**Selected text:**
# sleeping through the night



## Jchung88 (Apr 15, 2020)

Hi 
I need some advice on how to train my 18 weeks puppy to sleep through the night. Every night since we bought him home he's been getting up at least once. I work every day and frankly I'm a bit exhausted waking up in the middle of the night to take him outside to do his business. He does normally go back to sleep right away but the waking up in mid of night is killing me because I dont fall back to sleep right away and when I do fall back to sleep its only an hour before he wakes up and needs to go out again. He normallys whines and paws the crate and if i dont take him out within 5-10 mins, he'll pee in the crate. Currently i take him out at about 1030pm and his last meal is before 7pm. He would wake up between 2-3am and again at 6ish am. I figured that in the beginning this is normal but this been going on for about two months. He is not completely house train yet. I do have to take him outside every 1 hour to do his business and I crate him mostly throughout the night. My question is this normal? Anyone else have to deal with this? How long before he would actually sleep through the night? I would even be happy if he can sleep from 11pm - 6am. but that is not the case. Please help.


----------



## 31818 (Oct 29, 2014)

Jchung88 said:


> Hi
> I need some advice on how to train my 18 weeks puppy to sleep through the night. Every night since we bought him home he's been getting up at least once............................My question is this normal? Anyone else have to deal with this? How long before he would actually sleep through the night? I would even be happy if he can sleep from 11pm - 6am. but that is not the case. Please help.

**Dataset excerpt:**
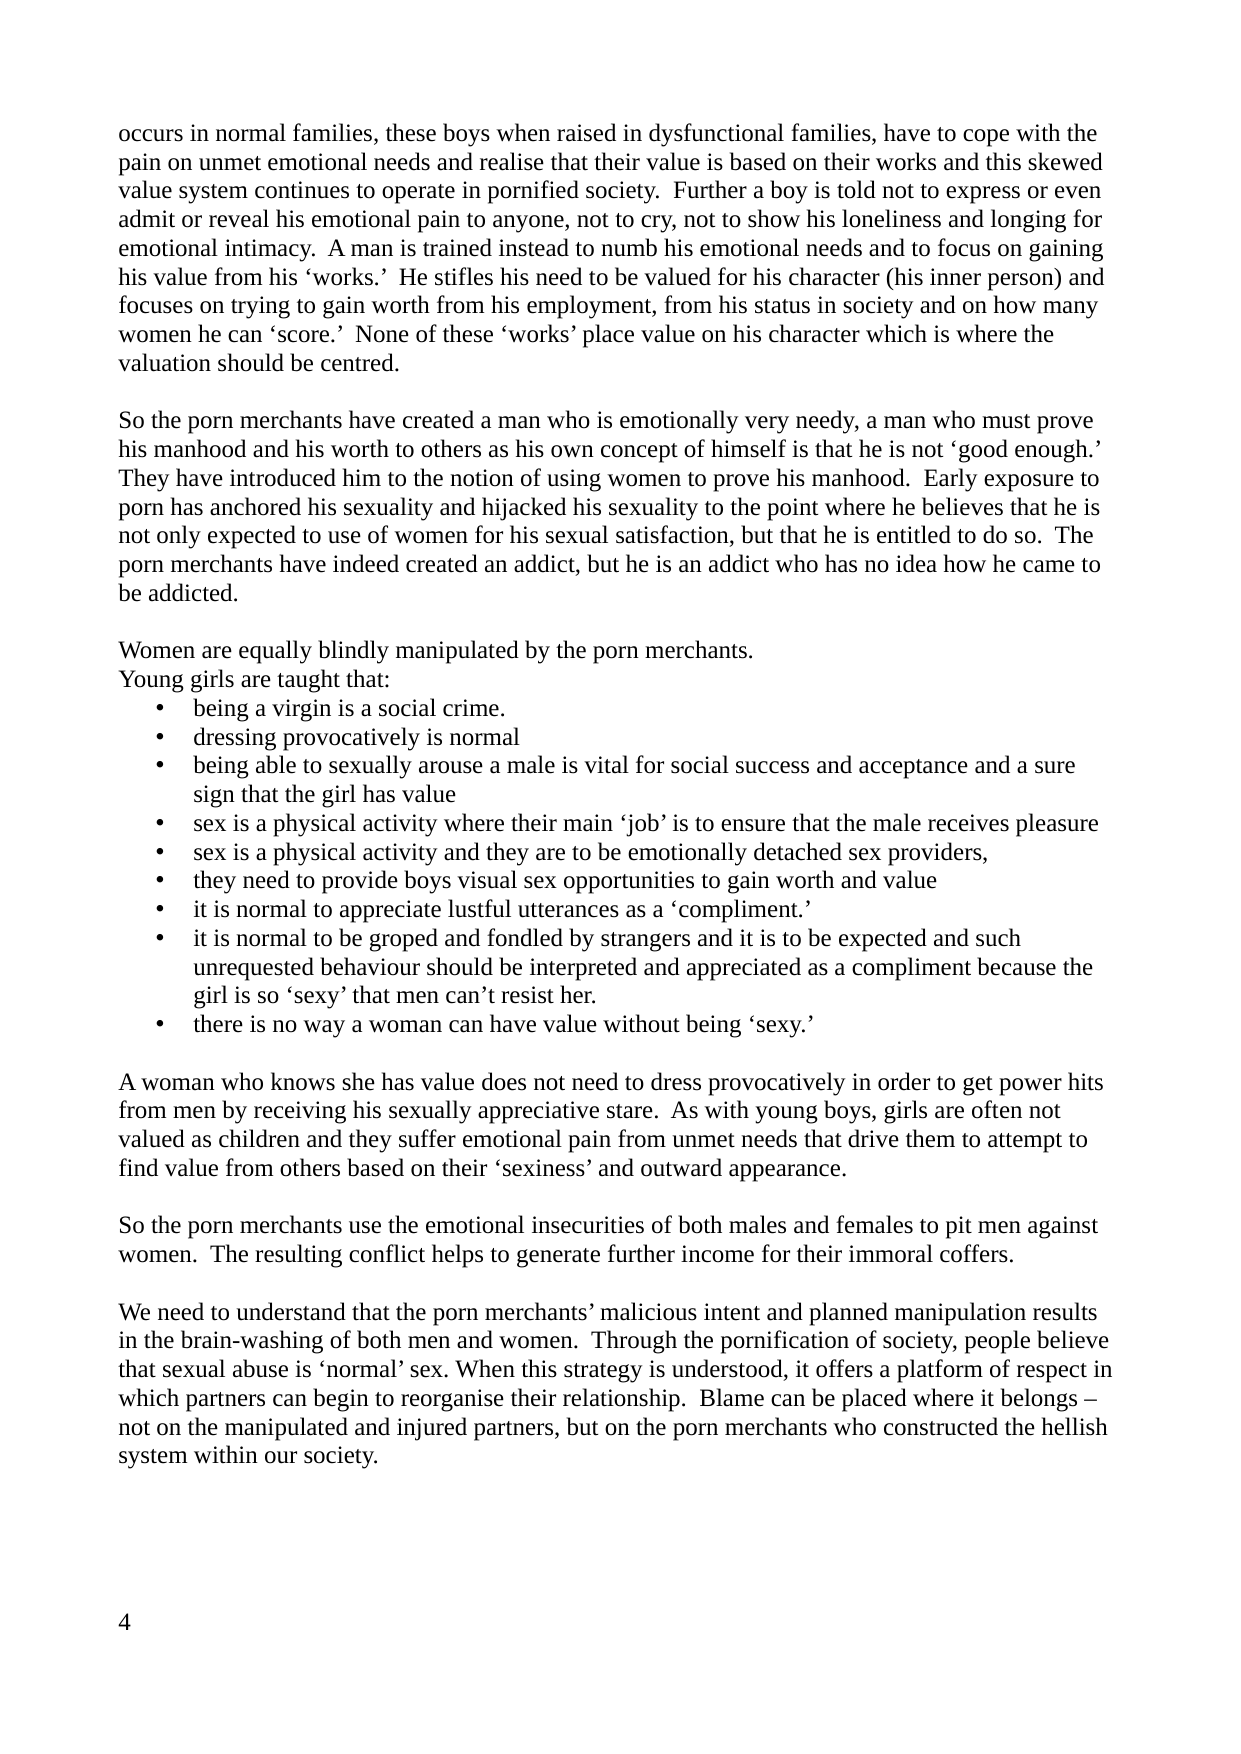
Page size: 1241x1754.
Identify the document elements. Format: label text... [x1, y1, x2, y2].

**Exercise requirements:**
(a) Answer these from the puppy sleep thread, one line each:
(i) How old is the puppy?
(ii) By what time does the puppy eat his last meal of the day?
(iii) At what times does he usually wake during the night?
(b) Render this sentence from the puppy sleep thread in Spanish: "He normallys whines and paws the crate and if i dont take him out within 5-10 mins, he'll pee in the crate."
(c) Carry the puppy sleep thread forward from its last line.

**Final results:**
(a)
(i) 18 weeks.
(ii) Before 7pm.
(iii) Between 2-3am and again at about 6am.

(b) Normalmente lloriquea y rasca la jaula con las patas, y si no lo saco en 5 a 10 minutos, orina dentro de la jaula.

(c)
In some cases this is normal. In my case, Ricky was around 15 MONTHS before he was reliably house broken.

I'm not an expert but I think you should feed him his last meal about 5 - 6PM. Put him to bed in his crate for the night no later than 8PM. Take him out to potty at 7PM, 7:30PM. and 8PM ( whether he goes or not). Give him 5 minutes to perform and then back in the house if not successful. If I were you, I would start going to bed around 9PM until he starts sleeping through the night. This will allow you to get your rest, but still get up in the middle of the night if you need to. Figure on getting up at 6AM for the day. Take him out immediately, give him 5 minutes to perform or else back in the house.

Ricky is now 6 y.o. I take him out around 7PM for the last time. He knows he needs to empty his bladder (and sometime his bowels) for the night. Often he will potty three times to get every last drop out of his bladder in that 5 minutes. He has slept through the night for years now and never an "accident" in his crate in that time. We get him up at 6-6:30AM and take him out immediately. He always has to potty and 80% of the time he will poop too. He works like a well oiled machine now.

Puppies are a lot like new babies. They are a lot of work in the beginning but the results are worth it.

Ricky's Popi


----------



## krandall (Jun 11, 2009)

Popi has given you some good suggestions for handling it. Every puppy is different. If he pees in his crate if you don’t take him out, he obviously really needs to go. So you really do need to allow him to relieve himself. 

There IS another option, if you are open to an indoor potty option and he knows how to use it. That is, instead of locking him in a crate at night, put his crate in an ex-pen (or attached to an ex-pen) with a litter box or other potty option that he knows how to use, and allow him to take care of his business on his own as needed.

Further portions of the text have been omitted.